Text under study

Once you set your expectations about how the relationship with this person will proceed, they will continue to push the boundaries to see where your weaknesses are. If you bend, they will push until you break. This is a power struggle and all you need to do is not give in. 

 

It doesn't help that most people they encounter reinforce their bad behavior by putting up with it and not calling them out. They feed the monster by trying to live up to the unrealistic expectations which have been set.

 

How do I deal with this? I don't. The solution is really that simple. Just don't put up with it. The main ingredient in this recipe is a backbone. Say "no" when you need to say no and mean it.

 

My basic tactic is two-fold. 

 

1) Limit communications to text-based platforms (email, texting, CSM platforms). Most stressful situations arise out of verbal communications because either participants come away from conversations with a different understanding of what was agreed to or conversations get sidetracked by unrelated issues. Additionally, there are usually no notes of the conversation so you don't have an accurate record of what was discussed and agreed to, if anything, and who is responsible for what tasks.

 

To be fair, sometimes a client or a coworker is more comfortable just speaking rather than typing or there may be in situations where talking is their only means of communication (they're in traffic, perhaps). In those situations, I ask them to leave a voice mail and I will respond via email. If I need to keep a record of their communications, I can text the voicemail to myself and save it as an audio file in an archive. This is a feature of the iPhone so I'm not sure if it's available to Android users. 

 

2) Respond via text/email. I have boilerplate responses to typical requests that I can cut and paste into emails and texts. Much of the stress involved in these relationships are created when having to constantly respond to the same unreasonable requests over and over again. You can remove that stress completely by sending the exact same response that reinforces your position and resets focus on the real tasks at hand. 

 

Always be professional, respond only to items which are work-related, ignore personal comments (until you are ready to quit over them), and always, always be courteous and positive, even when you have to fake it. 

 

If it helps, imagine the difficult person you are dealing with as a speck of dirt on the mountain you are climbing. Focus on the mountain, not the dirt on the bottom of your shoes.

 

Real Talk

 

So here's the real secret of being successful at this: you have to passionately care about your client's success, their customers, and you have to deliver what you say you will deliver when you commit to it. This means kicking tail and not taking names. This means having a servant's heart and practicing humility. This means committing to realistic deadlines, not fantastical ones. This means owning your mistakes and keeping your client/co-workers in check when necessary.

 

This also means being prepared to quit, get fired or removed from a project if the time comes for any one of those scenarios to play themselves out.

 

Standing up for yourself will not be popular with everyone around you. It will certainly be unpopular with at least one person on your team or you wouldn't need to be utilizing my advice. 

 

You have to be good at what you do. You must keep yourself in demand at a level that getting fired may be an inconvenience, but not a crisis.

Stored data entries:
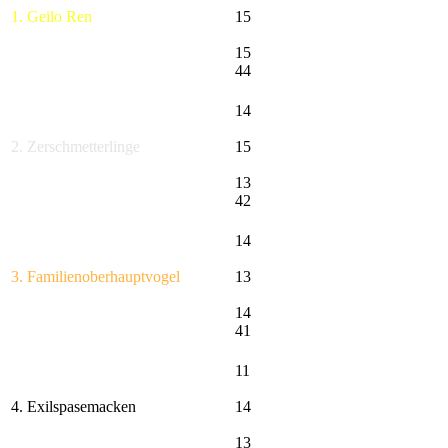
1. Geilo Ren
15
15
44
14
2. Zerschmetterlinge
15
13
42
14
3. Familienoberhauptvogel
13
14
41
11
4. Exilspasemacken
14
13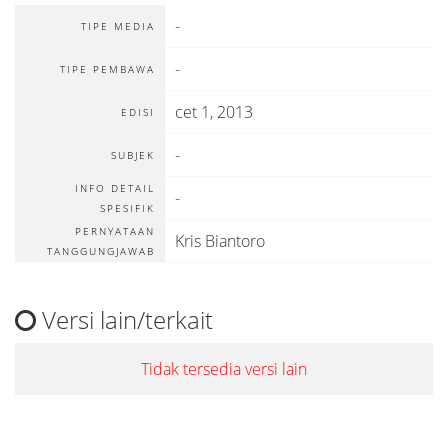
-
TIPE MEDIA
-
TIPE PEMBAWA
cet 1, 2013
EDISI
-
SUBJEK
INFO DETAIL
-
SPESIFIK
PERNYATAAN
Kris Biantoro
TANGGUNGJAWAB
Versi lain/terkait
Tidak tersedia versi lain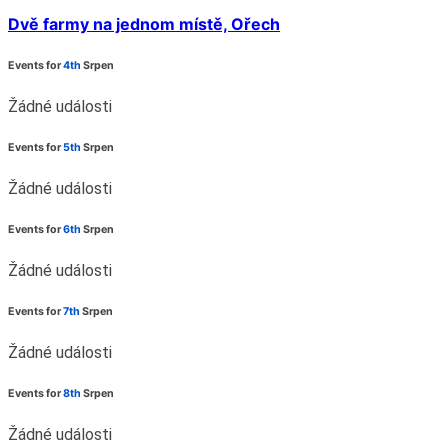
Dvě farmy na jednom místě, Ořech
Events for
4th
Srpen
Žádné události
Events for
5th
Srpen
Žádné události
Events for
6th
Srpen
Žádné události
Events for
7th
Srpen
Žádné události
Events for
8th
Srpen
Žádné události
--
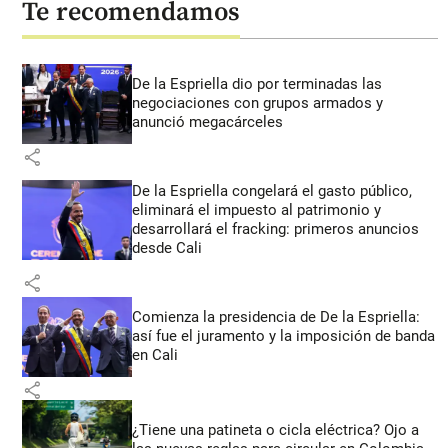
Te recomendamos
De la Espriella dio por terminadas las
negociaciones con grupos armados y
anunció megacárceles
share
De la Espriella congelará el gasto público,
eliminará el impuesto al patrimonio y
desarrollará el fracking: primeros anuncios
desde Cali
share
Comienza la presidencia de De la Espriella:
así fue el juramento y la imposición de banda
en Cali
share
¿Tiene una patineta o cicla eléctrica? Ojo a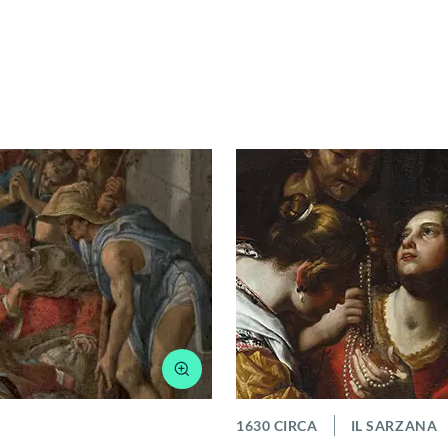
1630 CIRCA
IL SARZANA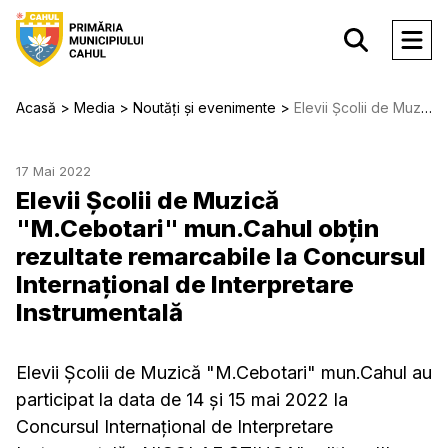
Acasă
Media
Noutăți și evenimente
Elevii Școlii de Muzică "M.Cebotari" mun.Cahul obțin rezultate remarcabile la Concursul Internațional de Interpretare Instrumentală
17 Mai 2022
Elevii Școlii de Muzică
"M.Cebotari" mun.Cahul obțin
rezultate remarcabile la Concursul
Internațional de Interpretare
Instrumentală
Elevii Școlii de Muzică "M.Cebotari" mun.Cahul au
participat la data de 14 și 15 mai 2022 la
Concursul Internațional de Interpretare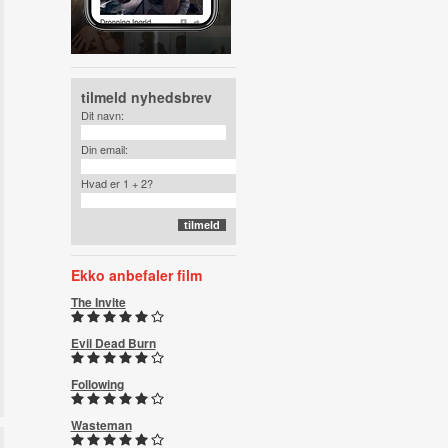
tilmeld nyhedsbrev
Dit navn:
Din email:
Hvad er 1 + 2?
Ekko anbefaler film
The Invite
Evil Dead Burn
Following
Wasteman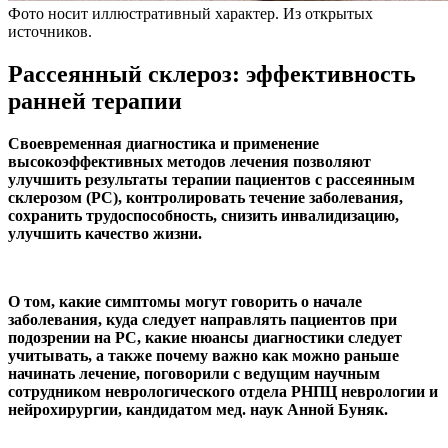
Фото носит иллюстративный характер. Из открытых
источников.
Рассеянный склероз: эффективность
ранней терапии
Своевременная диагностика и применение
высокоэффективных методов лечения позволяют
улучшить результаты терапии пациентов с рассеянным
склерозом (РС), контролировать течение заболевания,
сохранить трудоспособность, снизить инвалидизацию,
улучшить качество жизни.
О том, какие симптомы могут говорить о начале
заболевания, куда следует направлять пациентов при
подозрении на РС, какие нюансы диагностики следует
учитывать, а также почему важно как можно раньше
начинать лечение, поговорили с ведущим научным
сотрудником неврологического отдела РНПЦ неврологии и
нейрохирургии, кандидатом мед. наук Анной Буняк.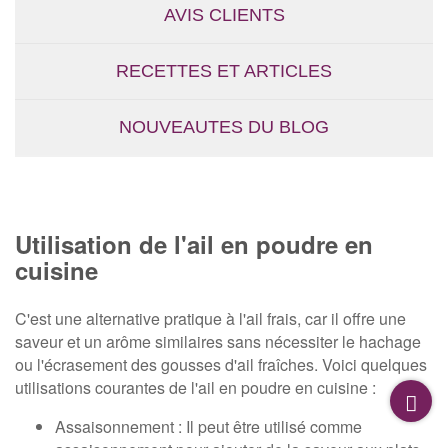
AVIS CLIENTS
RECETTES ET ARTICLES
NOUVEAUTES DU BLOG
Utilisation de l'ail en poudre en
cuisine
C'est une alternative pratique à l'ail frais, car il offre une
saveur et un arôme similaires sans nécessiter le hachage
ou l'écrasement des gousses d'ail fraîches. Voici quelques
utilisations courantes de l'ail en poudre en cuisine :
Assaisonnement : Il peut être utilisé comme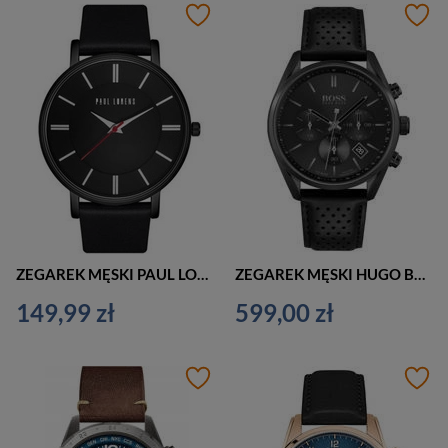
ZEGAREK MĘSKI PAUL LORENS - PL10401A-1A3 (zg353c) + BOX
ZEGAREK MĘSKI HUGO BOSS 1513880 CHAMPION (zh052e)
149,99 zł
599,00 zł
==
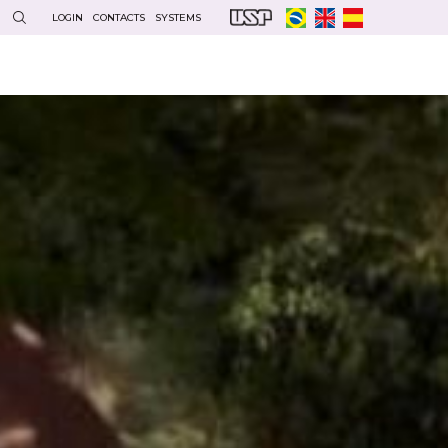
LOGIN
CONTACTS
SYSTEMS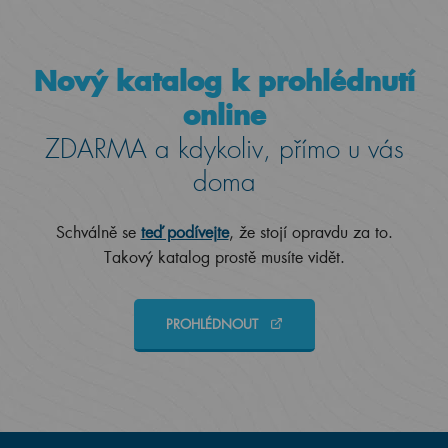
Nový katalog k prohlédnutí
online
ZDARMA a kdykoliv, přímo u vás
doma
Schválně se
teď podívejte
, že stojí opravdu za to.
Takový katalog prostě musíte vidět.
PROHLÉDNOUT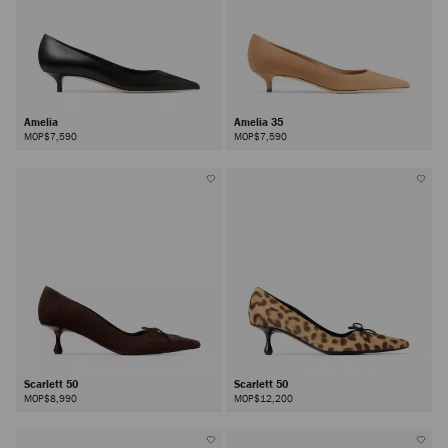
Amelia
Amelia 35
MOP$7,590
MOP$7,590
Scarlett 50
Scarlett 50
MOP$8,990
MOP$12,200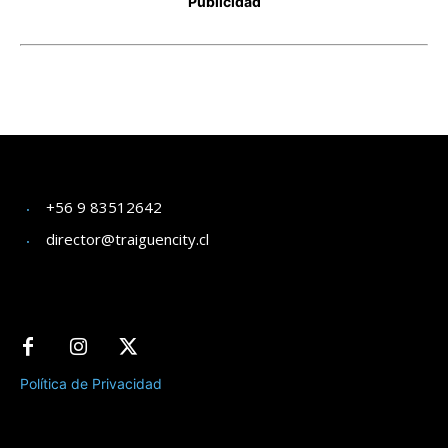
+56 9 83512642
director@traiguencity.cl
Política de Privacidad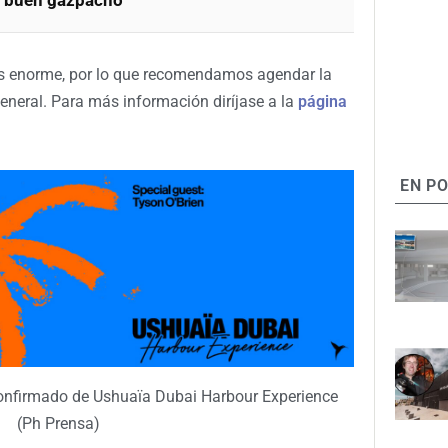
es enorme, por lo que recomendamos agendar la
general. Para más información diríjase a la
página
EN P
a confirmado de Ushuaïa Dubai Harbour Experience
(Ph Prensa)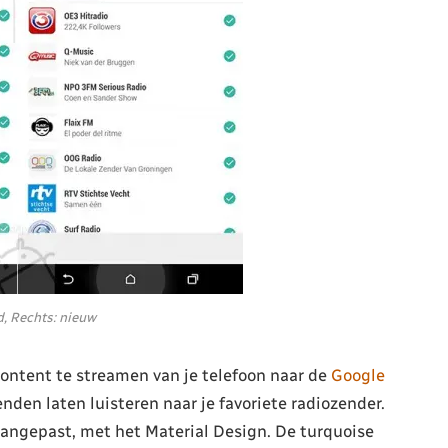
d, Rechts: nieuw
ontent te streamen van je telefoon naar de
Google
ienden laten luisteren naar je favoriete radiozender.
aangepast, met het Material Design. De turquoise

Exercise A
In the text on dealing with difficult people, what does the writer ask someone to do when talking is their only means of communication?
Exercise B
Extend the text on dealing with difficult people, picking up right after its final sentence.
The data shown here were taken from a separate source.

Task output A
To leave a voice mail, which the writer then answers by email.

Task output B
Your goal here is not to start a personal war with anyone. Your goal here is defending your mental and physical health so you can perform at your highest level for the longest amount of time. The difficult person who demands too much of you will not see it this way but that, frankly, is not your problem. Let them get their own self-help. You are responsible, first and foremost, for you. By taking care of yourself, you can fulfill your obligations to those who you work with, including the overachiever, and those who count on you.    

 

When you find yourself at a place when "the worst that can happen" is not a factor in how you handle a situation, you are freed from the chains that the overachiever wants to saddle you with. Once you are there, you will find that you command attention and respect because you naturally carry yourself with more confidence. It's amazing what working hard, performing at a consistently high level, and staying focused on what's really important does for your daily life.   

 

I'll prepare a post later with specific suggestions about my successes and other successes with this. I call every situation a success because no matter how I handle it, I remove the stressor from my daily life. Sometimes I stay on a project, sometimes I fire a client, sometimes the client fires me. I've even had a couple situations where I parted ways with a client only to work with them again in the future. So many stories... I'll have to start a series. 

 

I promise, this really is simple. I understand it's not easy. Rarely is anything worth doing easy. The payoff is worth the effort. 

 

A Tip For You When You’re Traveling ABOUT DIFFUSING STRESS

 

I have to drive to Austin from Dallas frequently for shoots and events. It’s a soul-sucking drive on three to five-lane highways of nothing but construction and chain restaurants. I have stopped taking I-35, our main cross-state thoroughfare either direction. I don't like it so I stopped doing it.

 

I avoid I-35 using one of two strategies. One: I’ll drive 281 via Hico, TX to Austin or back. Or two: When time allows, I tell my GPS to “Avoid Highways” and then travel to Austin/Dallas using an alternate route with a city or town I’ve never been to as the mid-point in the drive. This means that on occasion I take a 3 1/2 hour drive via I-35 and turn it into a 5 or 6-hour excursion via small towns and two-lane roads. The added time includes frequent stops to shoot interesting things along the way. Of course, most of you are not traversing I-35 across the great state of Texas. Apply this to the I-35 in your work-life.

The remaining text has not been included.